Kurz vor Weihnachten wurde der damalige Kika-Programmgeschäftsführer Steffen Kottkamp zunächst beurlaubt, schließlich im März komplett gefeuert. In einem Brief an die Intendanten von ARD und ZDF, der binnen kürzester Zeit an die Presse weitergegeben worden war, übte Kottkamp bereits scharfe Kritik am MDR, der in der ARD federführend für den Kika zuständig ist. Nun meldete er sich in einem Interview mit der "Süddeutschen Zeitung" erneut ausführlich zu Wort und erhebt explizit auch gegen die heutige MDR-Intendantin Karola Wille Anschuldigungen.
Kottkamp betonte erneut, dass er sich als "Bauernopfer" sieht. Seine Kündigung beruhe auf internen Ermittlungen des MDR. Kottkamp: "Wenn ich mich frage, wer den MDR-Ermittler bezahlt, dann bedeutet das doch: Da macht sich der Bock zum Gärtner. Für mich stellt es sich so dar, dass die Verantwortlichen beim MDR von eigenem Fehlverhalten ablenken wollen." Ein erster interner Untersuchungsbericht aus dem November 2011 habe schließlich dem MDR-Kontrollwesen ein desaströses Zeugnis ausgestellt. Kottkamp: "In diesem Bericht komme ich nicht vor, wohl aber kommen sämtliche Abläufe des Vertragswesens vor, das von der damaligen juristischen Direktorin und heutigen Intendantin Karola Wille verantwortet wurde."
Er wirft dem MDR vor, dass in seinem Falle die Unschuldsvermutung nicht gelten und er kriminalisiert würde. Von illegalen Geldtransfers habe er nichts gewusst, der Vorwurf, die Einrichtung schwarzer Kassen in Auftrag gegeben zu haben, sei "völlig abwegig". Den Vorwurf, er habe den damaligen Herstellungsleiter nicht ausreichend überwacht, weist er ebenfalls zurück. Dieser hätte demnach von den Kontrollinstanzen des MDR überwacht werden müssen. Der MDR habe den Herstellungsleiter mit den Sonderkompetenzen ausgestattet, die den großen Betrugsfall erst ermöglicht hätten. "Mir hat man wiederholt mitgeteilt, ich solle ihn in Ruhe lassen. Er sei das beste Pferd im Stall."

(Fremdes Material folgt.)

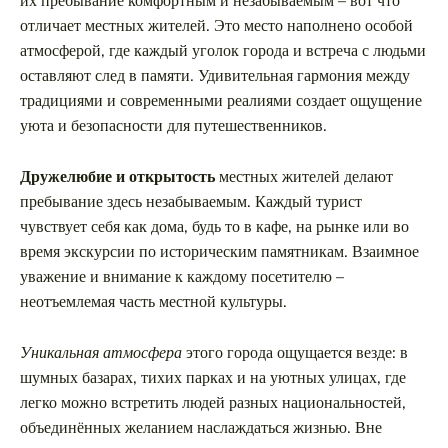
их пребывание комфортным и незабываемым – вот что
отличает местных жителей. Это место наполнено особой
атмосферой, где каждый уголок города и встреча с людьми
оставляют след в памяти. Удивительная гармония между
традициями и современными реалиями создает ощущение
уюта и безопасности для путешественников.
Дружелюбие и открытость
местных жителей делают
пребывание здесь незабываемым. Каждый турист
чувствует себя как дома, будь то в кафе, на рынке или во
время экскурсии по историческим памятникам. Взаимное
уважение и внимание к каждому посетителю –
неотъемлемая часть местной культуры.
Уникальная атмосфера
этого города ощущается везде: в
шумных базарах, тихих парках и на уютных улицах, где
легко можно встретить людей разных национальностей,
объединённых желанием наслаждаться жизнью. Вне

Auch in weiteren Passagen des Interviews greift er die heutige MDR-Intendantin Wille frontal an. Die Spannungen zwischen dem MDR und ihm führt er auf ein Gespräch mit Wille nach deren Amtsantritt zurück. "Die Intendantin erwartete offenbar eine Loyalitätserklärung zugunsten des MDR." Konkret habe er sich damals aber geweigert, die MDR-Produktion "Schloss Einstein" auch mit Mitteln des Kika zu finanzieren. Der MDR habe ihn dieser Frage "erheblichen Druck" auf ihn ausgeübt. Kottkamp: "Ich habe bewusst anders entschieden, als es der MDR von mir verlangte. Plötzlich gab es Spannungen." Auch im Fall der Controlling-Stelle, die zwar vom Kika bezahlt wurde, aber für die MDR-Fernsehdirektion gearbeitet habe, sieht er persönliche Mitverantwortung bei Wille: "Karola Wille war bis Ende 2011 als juristische Direktorin für die Personalplanung des MDR verantwortlich. Auch sie musste es wissen", so Kottkamp.
Sein Fazit: Der MDR sei eher bereit, einen extern Dazugekommenen - also ihn - zu kriminalisieren, als etwas an den eigenen Strukturen zu verändern. Daher plädiere er dafür, dem MDR die Verantwortung für den Kika zu entziehen. "Meiner Ansicht nach kann sich die Lage beim Kika nur beruhigen, wenn der Kinderkanal aus der Federführung des MDR genommen wird. Was muss noch passieren, bevor Intendanten und Gremien nachfragen, was der MDR mit dem Kika macht, und wie mit dem Geld der Gebührenzahler in diesem Fall umgegangen wird?"